● **Exercise text**

Publication year - 2005
Publication title -
aquaculture nutrition
Language(s) - English
Resource type - Journals
SCImago Journal Rank - 0.941
H-Index - 79
eISSN - 1365-2095
pISSN - 1353-5773
DOI - 10.1111/j.1365-2095.2005.00344.x
Subject(s) - biology , mussel , spiny lobster , flesh , juvenile , zoology , fishery , dry matter , crustacean , ecology
In an 8‐week growth experiment, juvenile spiny lobsters ( Panulirus ornatus ) grew best on a feed containing at least 610 g kg −1 crude protein on a dry matter basis (DM) and a digestible protein to digestible energy ratio of 29.8 mg kJ −1 . The study entailed a six treatment by four replicate randomized block experiment with 222 wild‐caught P. ornatus of mean initial weight (±SD) of 2.5 ± 0.19 g. The lobsters were fed one of five isolipidic feeds (approximately 130 g kg −1 DM) in which the crude protein was serially incremented between 330 and 610 g kg −1 DM, or a reference diet comprising the flesh of frozen green‐lip mussels. Lobsters fed the pelleted feeds had high survival (79 ± 4.5%) and responded to increasing dietary crude protein content with progressively higher growth rates, with the daily growth coefficient improving from 0.72% day −1 with 330 g kg −1 crude protein to 1.38% day −1 with 610 g kg −1 crude protein. Both growth rate and survival were low with the mussel diet (0.80% day −1 and 41 ± 4.5%, respectively). These results demonstrate that tropical spiny lobsters grow well when fed high‐protein, high lipid, pelleted feeds, but feeding on a sole diet of freshly thawed green‐lip mussels was unsatisfactory.

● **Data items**
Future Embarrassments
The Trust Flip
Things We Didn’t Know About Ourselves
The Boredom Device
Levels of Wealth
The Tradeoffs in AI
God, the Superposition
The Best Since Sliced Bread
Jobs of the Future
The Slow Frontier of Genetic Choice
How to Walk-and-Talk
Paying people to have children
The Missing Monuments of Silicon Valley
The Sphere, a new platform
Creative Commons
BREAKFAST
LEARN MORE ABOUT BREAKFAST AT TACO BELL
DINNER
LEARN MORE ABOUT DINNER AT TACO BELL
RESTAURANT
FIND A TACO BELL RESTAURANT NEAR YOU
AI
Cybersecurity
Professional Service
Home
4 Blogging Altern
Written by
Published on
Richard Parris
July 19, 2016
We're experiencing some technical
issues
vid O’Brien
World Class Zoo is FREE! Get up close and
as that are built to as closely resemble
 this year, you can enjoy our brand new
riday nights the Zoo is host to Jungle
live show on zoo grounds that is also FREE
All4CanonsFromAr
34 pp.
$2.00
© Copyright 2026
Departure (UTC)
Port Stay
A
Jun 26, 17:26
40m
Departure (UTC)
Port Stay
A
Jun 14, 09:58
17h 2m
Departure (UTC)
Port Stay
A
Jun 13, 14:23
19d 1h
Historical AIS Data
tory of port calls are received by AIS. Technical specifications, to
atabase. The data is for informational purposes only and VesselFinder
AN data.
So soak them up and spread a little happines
* * *
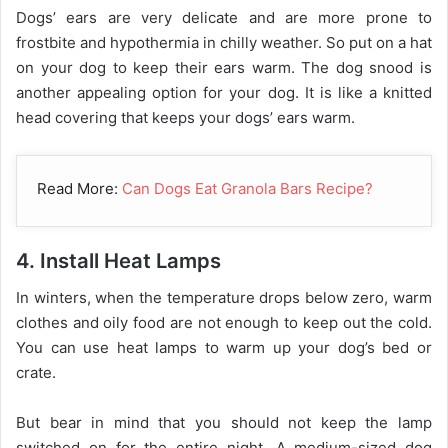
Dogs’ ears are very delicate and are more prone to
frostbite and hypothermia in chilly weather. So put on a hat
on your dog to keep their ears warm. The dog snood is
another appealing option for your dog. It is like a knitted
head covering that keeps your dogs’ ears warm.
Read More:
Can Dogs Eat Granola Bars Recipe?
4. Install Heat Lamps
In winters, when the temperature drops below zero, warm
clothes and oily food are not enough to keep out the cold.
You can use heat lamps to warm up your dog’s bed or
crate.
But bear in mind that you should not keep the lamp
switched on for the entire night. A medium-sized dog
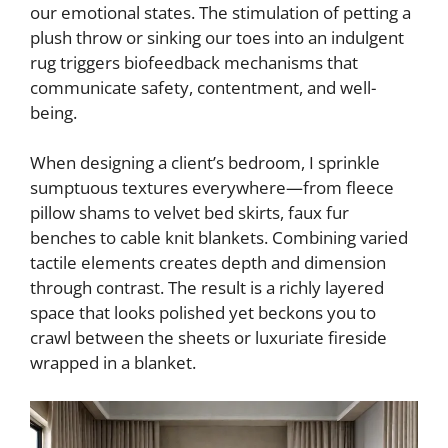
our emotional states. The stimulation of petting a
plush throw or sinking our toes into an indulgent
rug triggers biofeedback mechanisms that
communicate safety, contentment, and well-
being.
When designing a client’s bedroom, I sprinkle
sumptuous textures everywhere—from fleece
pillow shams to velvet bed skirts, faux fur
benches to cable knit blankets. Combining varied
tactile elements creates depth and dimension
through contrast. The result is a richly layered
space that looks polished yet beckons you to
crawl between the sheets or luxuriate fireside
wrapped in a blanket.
---
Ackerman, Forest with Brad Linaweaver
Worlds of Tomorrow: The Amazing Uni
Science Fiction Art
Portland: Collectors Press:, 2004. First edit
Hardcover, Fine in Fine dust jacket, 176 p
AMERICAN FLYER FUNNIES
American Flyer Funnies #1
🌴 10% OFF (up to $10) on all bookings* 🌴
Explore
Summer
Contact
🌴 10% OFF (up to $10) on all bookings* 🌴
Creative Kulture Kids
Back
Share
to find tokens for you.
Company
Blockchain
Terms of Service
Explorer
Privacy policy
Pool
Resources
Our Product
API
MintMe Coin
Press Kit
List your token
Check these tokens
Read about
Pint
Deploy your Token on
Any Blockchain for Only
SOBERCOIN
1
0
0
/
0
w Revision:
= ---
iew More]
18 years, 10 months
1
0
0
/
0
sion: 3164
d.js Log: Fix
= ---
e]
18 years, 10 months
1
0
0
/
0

● **Study questions**
A: Decide whether each statement agrees with the spiny lobster text. Answer yes or no for each and quote the deciding words. (i) The growth experiment ran for 8 weeks. (ii) Survival was higher on the mussel diet than on the pelleted feeds. (iii) The lobsters in the study were hatchery-reared.
B: According to the spiny lobster text, how many lobsters were used in the study?
Rely only on the spiny lobster text when responding.

● **Task-by-task solutions**
A:
(i) Yes: "In an 8‐week growth experiment"
(ii) No: "Lobsters fed the pelleted feeds had high survival (79 ± 4.5%)" and "Both growth rate and survival were low with the mussel diet (0.80% day −1 and 41 ± 4.5%, respectively)"
(iii) No: "222 wild‐caught P. ornatus"

B: 222 wild-caught lobsters.